**Brief**
The entries below should be set down again exactly, with every picture left out.

**Supplied data**
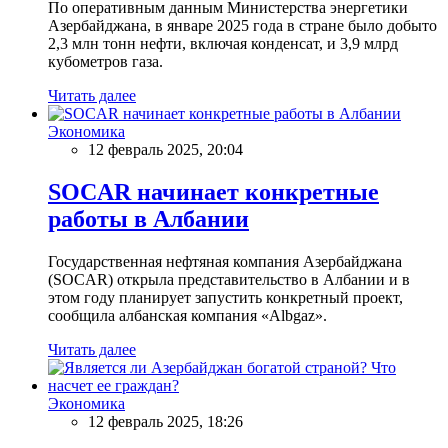
По оперативным данным Министерства энергетики
Азербайджана, в январе 2025 года в стране было добыто
2,3 млн тонн нефти, включая конденсат, и 3,9 млрд
кубометров газа.
Читать далее
Экономика
12 февраль 2025, 20:04
SOCAR начинает конкретные
работы в Албании
Государственная нефтяная компания Азербайджана
(SOCAR) открыла представительство в Албании и в
этом году планирует запустить конкретный проект,
сообщила албанская компания «Albgaz».
Читать далее
Экономика
12 февраль 2025, 18:26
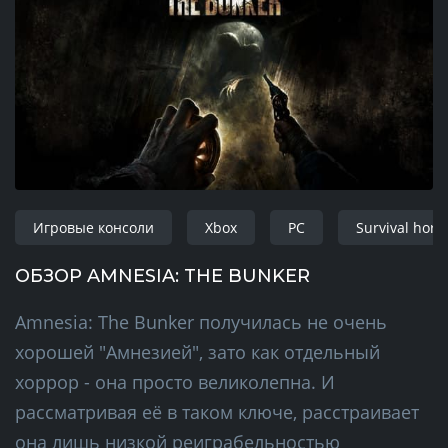
Игровые консоли
Xbox
PC
Survival horr
ОБЗОР AMNESIA: THE BUNKER
Amnesia: The Bunker получилась не очень
хорошей "Амнезией", зато как отдельный
хоррор - она просто великолепна. И
рассматривая её в таком ключе, расстраивает
она лишь низкой реиграбельностью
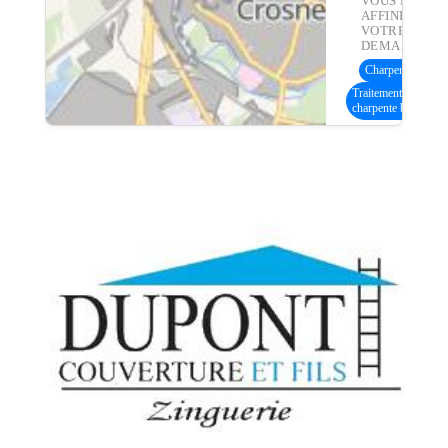
VOUS POUVE
AFFINER
VOTRE
DEMANDE :
Charpente bois
(8
Traitement
charpente bois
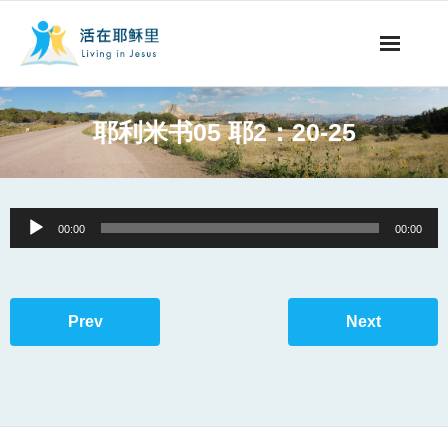
事工概要
耶利米书05 耶2：20-25
视听节目
阅读文章
Audio
00:00
00:00
Player
永生之道
奉献支持
Prev
Next
其他语言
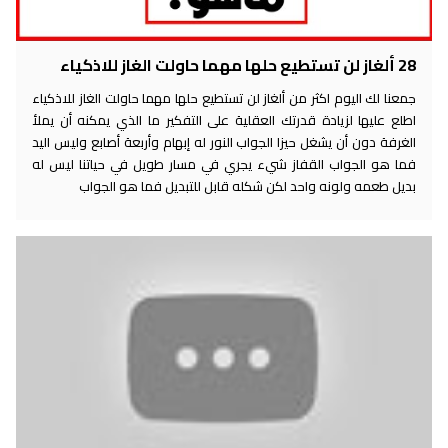
28 ألغاز لن تستطيع حلها مهما حاولت الغاز للاذكياء
جمعنا لك اليوم اكثر من ألغاز لن تستطيع حلها مهما حاولت الغاز للاذكياء
اطلع عليها لزيادة قدرتك العقلية على التفكير ما الذي يمكنه أن يملأ
الغرفة دون أن يشغل حيزا الجواب النور له إبهام وأربعة أصابع وليس اليد
فما هو الجواب القفاز شيء يجري في مسار طويل في حياتنا ليس له
بديل طعمه ولونه واحد لكن شكله قابل للتبديل فما هو الجواب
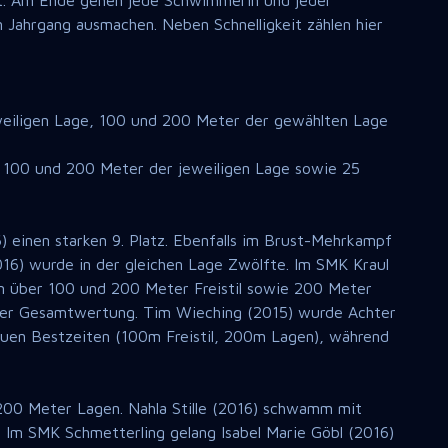
rt. Am Ende gehen jede Schwimmerin und jeder
Jahrgang ausmachen. Neben Schnelligkeit zählen hier
weiligen Lage, 100 und 200 Meter der gewählten Lage
, 100 und 200 Meter der jeweiligen Lage sowie 25
 einen starken 9. Platz. Ebenfalls im Brust-Mehrkampf
16) wurde in der gleichen Lage Zwölfte. Im SMK Kraul
en über 100 und 200 Meter Freistil sowie 200 Meter
in der Gesamtwertung. Tim Wieching (2015) wurde Achter
neuen Bestzeiten (100m Freistil, 200m Lagen), während
00 Meter Lagen. Nahla Stille (2016) schwamm mit
 Im SMK Schmetterling gelang Isabel Marie Göbl (2016)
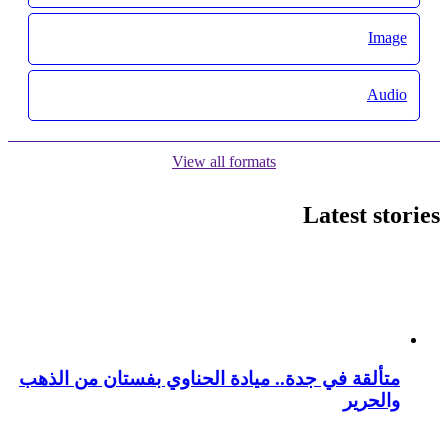
Image
Audio
View all formats
Latest stories
متألقة في جدة.. ميادة الحناوي بفستان من الذهب
والحرير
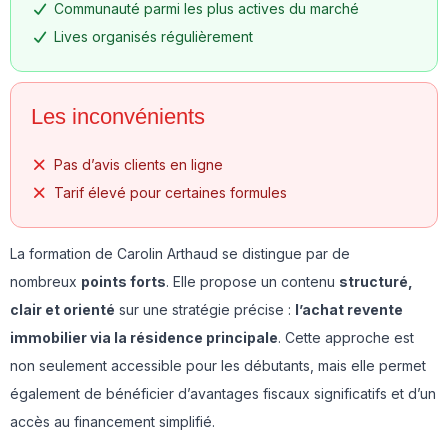
Communauté parmi les plus actives du marché
Lives organisés régulièrement
Les inconvénients
Pas d’avis clients en ligne
Tarif élevé pour certaines formules
La formation de Carolin Arthaud se distingue par de
nombreux
points forts
. Elle propose un contenu
structuré,
clair et orienté
sur une stratégie précise :
l’achat revente
immobilier via la résidence principale
. Cette approche est
non seulement accessible pour les débutants, mais elle permet
également de bénéficier d’avantages fiscaux significatifs et d’un
accès au financement simplifié.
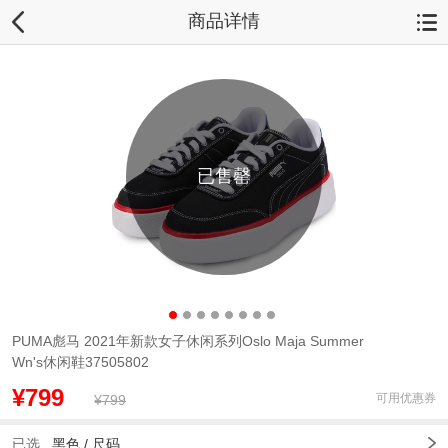
商品详情
已售罄
PUMA彪马 2021年新款女子休闲系列Oslo Maja Summer
Wn's休闲鞋37505802
¥799
可用优惠券
¥799
已选
黑色 /
尺码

**Solved problem**
По оперативным данным Министерства энергетики
Азербайджана, в январе 2025 года в стране было добыто
2,3 млн тонн нефти, включая конденсат, и 3,9 млрд
кубометров газа.
Читать далее
Экономика
12 февраль 2025, 20:04
SOCAR начинает конкретные
работы в Албании
Государственная нефтяная компания Азербайджана
(SOCAR) открыла представительство в Албании и в
этом году планирует запустить конкретный проект,
сообщила албанская компания «Albgaz».
Читать далее
Экономика
12 февраль 2025, 18:26
Игровые консоли
Xbox
PC
Survival horr
ОБЗОР AMNESIA: THE BUNKER
Amnesia: The Bunker получилась не очень
хорошей "Амнезией", зато как отдельный
хоррор - она просто великолепна. И
рассматривая её в таком ключе, расстраивает
она лишь низкой реиграбельностью
VOUS POUVE
AFFINER
VOTRE
DEMANDE :
Charpente bois
(8
Traitement
charpente bois
事工概要
耶利米书05 耶2：20-25
视听节目
阅读文章
Audio
00:00
00:00
Player
永生之道
奉献支持
Prev
Next
其他语言
28 ألغاز لن تستطيع حلها مهما حاولت الغاز للاذكياء
جمعنا لك اليوم اكثر من ألغاز لن تستطيع حلها مهما حاولت الغاز للاذكياء
اطلع عليها لزيادة قدرتك العقلية على التفكير ما الذي يمكنه أن يملأ
الغرفة دون أن يشغل حيزا الجواب النور له إبهام وأربعة أصابع وليس اليد
فما هو الجواب القفاز شيء يجري في مسار طويل في حياتنا ليس له
بديل طعمه ولونه واحد لكن شكله قابل للتبديل فما هو الجواب
rt. Am Ende gehen jede Schwimmerin und jeder
Jahrgang ausmachen. Neben Schnelligkeit zählen hier
weiligen Lage, 100 und 200 Meter der gewählten Lage
, 100 und 200 Meter der jeweiligen Lage sowie 25
 einen starken 9. Platz. Ebenfalls im Brust-Mehrkampf
16) wurde in der gleichen Lage Zwölfte. Im SMK Kraul
en über 100 und 200 Meter Freistil sowie 200 Meter
in der Gesamtwertung. Tim Wieching (2015) wurde Achter
neuen Bestzeiten (100m Freistil, 200m Lagen), während
00 Meter Lagen. Nahla Stille (2016) schwamm mit
 Im SMK Schmetterling gelang Isabel Marie Göbl (2016)
Image
Audio
View all formats
Latest stories
متألقة في جدة.. ميادة الحناوي بفستان من الذهب
والحرير
Communauté parmi les plus actives du marché
Lives organisés régulièrement
Les inconvénients
Pas d’avis clients en ligne
Tarif élevé pour certaines formules
La formation de Carolin Arthaud se distingue par de
nombreux
points forts
. Elle propose un contenu
structuré,
clair et orienté
sur une stratégie précise :
l’achat revente
immobilier via la résidence principale
. Cette approche est
non seulement accessible pour les débutants, mais elle permet
également de bénéficier d’avantages fiscaux significatifs et d’un
accès au financement simplifié.
商品详情
已售罄
PUMA彪马 2021年新款女子休闲系列Oslo Maja Summer
Wn's休闲鞋37505802
¥799
可用优惠券
¥799
已选
黑色 /
尺码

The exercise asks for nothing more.